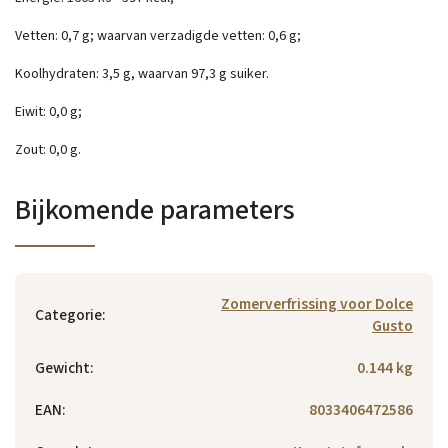
Vetten: 0,7 g; waarvan verzadigde vetten: 0,6 g;
Koolhydraten: 3,5 g, waarvan 97,3 g suiker.
Eiwit: 0,0 g;
Zout: 0,0 g.
Bijkomende parameters
Zomerverfrissing voor Dolce
Categorie
:
Gusto
Gewicht
:
0.144 kg
EAN
:
8033406472586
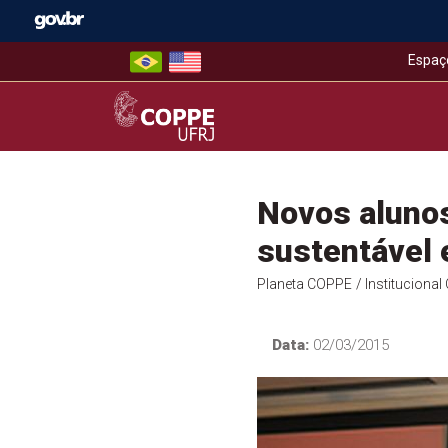
Skip
to
content
Espaç
COPPE – UFRJ
Novos aluno
sustentável 
Planeta COPPE
/ Instituciona
Data:
02/03/2015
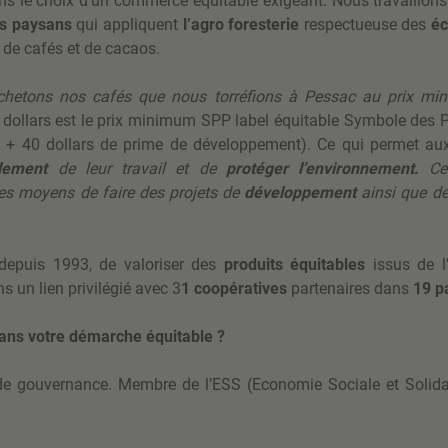
ns le choix d’un commerce équitable exigeant. Nous travaillo
ts paysans
qui appliquent
l’agro foresterie
respectueuse des
é
s de cafés et de cacaos.
chetons nos cafés que nous torréfions à Pessac au prix mi
dollars est le prix minimum SPP label équitable Symbole des 
io + 40 dollars de prime de développement). Ce qui permet aux
lement
de leur travail et de
protéger l’environnement.
Cel
les moyens de faire des projets de
développement
ainsi que de
depuis 1993, de valoriser des
produits équitables
issus de l’
s un lien privilégié avec 3
1 coopératives
partenaires dans
19 p
dans votre démarche équitable ?
de gouvernance. Membre de l’ESS (Economie Sociale et Solid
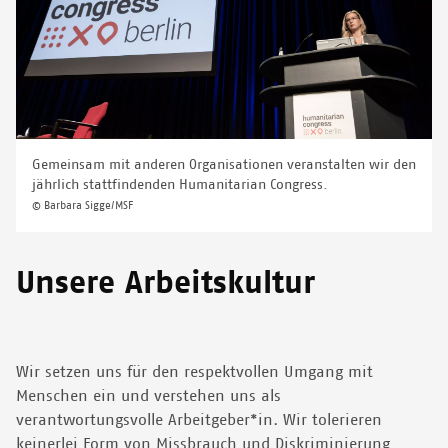
Gemeinsam mit anderen Organisationen veranstalten wir den
jährlich stattfindenden Humanitarian Congress.
© Barbara Sigge/MSF
Unsere Arbeitskultur
Wir setzen uns für den respektvollen Umgang mit
Menschen ein und verstehen uns als
verantwortungsvolle Arbeitgeber*in. Wir tolerieren
keinerlei Form von Missbrauch und Diskriminierung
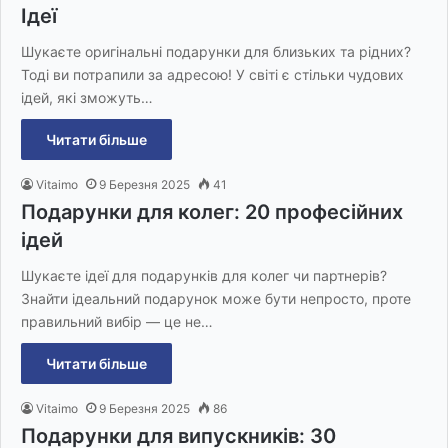
Ідеї
Шукаєте оригінальні подарунки для близьких та рідних?
Тоді ви потрапили за адресою! У світі є стільки чудових
ідей, які зможуть…
Читати більше
Vitaimo
9 Березня 2025
41
Подарунки для колег: 20 професійних
ідей
Шукаєте ідеї для подарунків для колег чи партнерів?
Знайти ідеальний подарунок може бути непросто, проте
правильний вибір — це не…
Читати більше
Vitaimo
9 Березня 2025
86
Подарунки для випускників: 30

Task requirements: Reproduce the material above verbatim, line by line, and leave the pictures out of the answer.

Reply to the task:
Vetten: 0,7 g; waarvan verzadigde vetten: 0,6 g;
Koolhydraten: 3,5 g, waarvan 97,3 g suiker.
Eiwit: 0,0 g;
Zout: 0,0 g.
Bijkomende parameters
Zomerverfrissing voor Dolce
Categorie
:
Gusto
Gewicht
:
0.144 kg
EAN
:
8033406472586
Skip
to
content
Espaç
COPPE – UFRJ
Novos aluno
sustentável 
Planeta COPPE
/ Instituciona
Data:
02/03/2015
ns le choix d’un commerce équitable exigeant. Nous travaillo
ts paysans
qui appliquent
l’agro foresterie
respectueuse des
é
s de cafés et de cacaos.
chetons nos cafés que nous torréfions à Pessac au prix mi
dollars est le prix minimum SPP label équitable Symbole des 
io + 40 dollars de prime de développement). Ce qui permet aux
lement
de leur travail et de
protéger l’environnement.
Cel
les moyens de faire des projets de
développement
ainsi que de
depuis 1993, de valoriser des
produits équitables
issus de l’
s un lien privilégié avec 3
1 coopératives
partenaires dans
19 p
dans votre démarche équitable ?
de gouvernance. Membre de l’ESS (Economie Sociale et Solid
Gemeinsam mit anderen Organisationen veranstalten wir den
jährlich stattfindenden Humanitarian Congress.
© Barbara Sigge/MSF
Unsere Arbeitskultur
Wir setzen uns für den respektvollen Umgang mit
Menschen ein und verstehen uns als
verantwortungsvolle Arbeitgeber*in. Wir tolerieren
keinerlei Form von Missbrauch und Diskriminierung
Ідеї
Шукаєте оригінальні подарунки для близьких та рідних?
Тоді ви потрапили за адресою! У світі є стільки чудових
ідей, які зможуть…
Читати більше
Vitaimo
9 Березня 2025
41
Подарунки для колег: 20 професійних
ідей
Шукаєте ідеї для подарунків для колег чи партнерів?
Знайти ідеальний подарунок може бути непросто, проте
правильний вибір — це не…
Читати більше
Vitaimo
9 Березня 2025
86
Подарунки для випускників: 30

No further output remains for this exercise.